• Resolved Jorinde

    (@jorinde)


    Hello dear forum members,
    hope you can help me with my problem.

    I work with custom taxonomies. I have successfully registered them in my functions.php and used them to assign (multiple and hierarchically structured) values to my posts.

    My structure is similar to this example:
    Taxonomy: Habitat
    Terms:

    • A–America
    • a–USA
    • b–Canada
    • c–Mexiko
    • B–Europe
    • a–France
    • b–Spain
    • c–Italy

    etc.

    Now I want to display them via my single.php-Template. To do so, I used
    <?php the_terms( $post->ID, 'habitat', '<li> <strong>Habitat:</strong> ', ' ','</li>' ); ?>
    This works, but the output is unhierarchical, in alphabetic order, and looks like this, for example:

    Habitat: A-America, a–France, a–USA, B–Europe, b–Spain

    What I want is:

    Habitat: A-America, a–USA, B–Europe, a–France, b–Spain

    Is there a way to influence the sorting? Like, by ID?
    Thank you very much!

Viewing 8 replies - 1 through 8 (of 8 total)
  • Haven’t tried it but you might use wp_get_post_terms (the docs aren’t quite complete)

    $taxonomy = 'habitat';
    $tax_args=array('orderby' => 't.term_id');
    $terms = wp_get_post_terms( $post->ID , $taxonomy, $tax_args);
    foreach ($terms as $term) {
    echo $term->slug;
    }

    Thread Starter Jorinde

    (@jorinde)

    Michael, thank you for your quick response.
    I tried your proposal: yes, it works: it returns the slugs, ordered by ID. What I need are the names, with a link to the respective archive (sorry for not being clear about that in my first post). I have figured out that I can get the name when I change slug to name. But what about the links?
    Thanks!

    In the foreach put something like:

    echo '<a href="' . esc_attr(get_term_link($term, $taxonomy)) . '" title="' . sprintf( __( "View all posts in %s" ), $term->name ) . '" ' . '>' . $term->name.'</a> ';

    Thread Starter Jorinde

    (@jorinde)

    Fantastic! That is exactly what I was looking for.

    Now I only have two issues left:
    How can I exclude/hide empty taxonomies? In other words, with the original (non-sortable) solution that employed the_terms, I could define before and after bits—<li> <strong>Habitat:</strong> and </li>—that were displayed only when there was a value. How can I prevent such an empty label now?

    The other thing is: the hierarchy of the terms is not reflected by the URL. It is /habitat/france, instead of/habitat/europe/france. Can the URLs show the hierarchy?

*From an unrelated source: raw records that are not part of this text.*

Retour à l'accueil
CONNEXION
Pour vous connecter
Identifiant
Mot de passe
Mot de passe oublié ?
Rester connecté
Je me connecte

If there is no easy/known fix to the latter, I will dismiss the plan.

    Thank you for your patience.

    What about an if statement?

    if ($terms) {
    foreach ($terms as $term) {
    echo $term->slug;
    }
    }

    Not sure about the URL question.

    Thread Starter Jorinde

    (@jorinde)

    Michael, that worked like charm!
    I promise to dig deeper into this whole PHP thing, thank you so much for providing me with the necessary pointers.

    This is my full code now. I use this bit about 12 times in the template, for the various taxonomies. Is there a downside to that?

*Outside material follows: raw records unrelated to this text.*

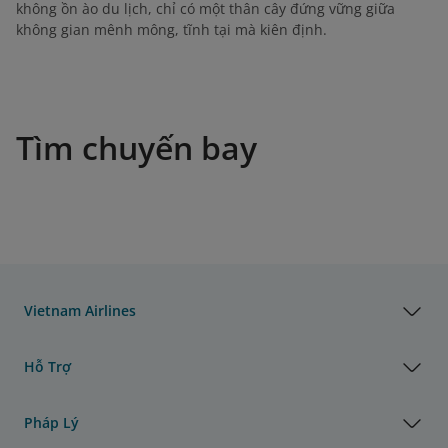
không ồn ào du lịch, chỉ có một thân cây đứng vững giữa
không gian mênh mông, tĩnh tại mà kiên định.
Tìm chuyến bay
Vietnam Airlines
Hỗ Trợ
Pháp Lý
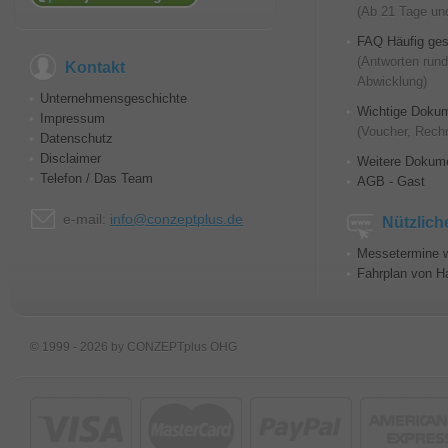
(Ab 21 Tage und
FAQ Häufig ges
(Antworten run
Kontakt
Abwicklung)
Unternehmensgeschichte
Wichtige Doku
Impressum
(Voucher, Rech
Datenschutz
Disclaimer
Weitere Dokum
Telefon / Das Team
AGB - Gast
e-mail:
info@conzeptplus.de
Nützlich
Messetermine w
Fahrplan von H
© 1999 - 2026 by CONZEPTplus OHG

    <?php $taxonomy = 'habitat';
    $tax_args=array('orderby' => 't.term_id');
    $terms = wp_get_post_terms( $post->ID , $taxonomy, $tax_args);
    if ($terms) {
    echo '<li> <strong>Habitat:</strong> ';
    foreach ($terms as $term) {
    echo '<a href="' . esc_attr(get_term_link($term, $taxonomy)) . '" title="' . sprintf( __( "View all posts in %s" ), $term->name ) . '" ' . '>' . $term->name.'</a> ';
    }
    echo '</li>';
    } ?>

    Not real downside, but you could look into making it a function and just pass the taxonomy to the function–that way you’d only have 1 line in your template and the function in your theme’s functions.php.

    I’ll mark this resolved.

    Thread Starter Jorinde

    (@jorinde)

    Alright! Yes, my problem is solved. Thanks for your help.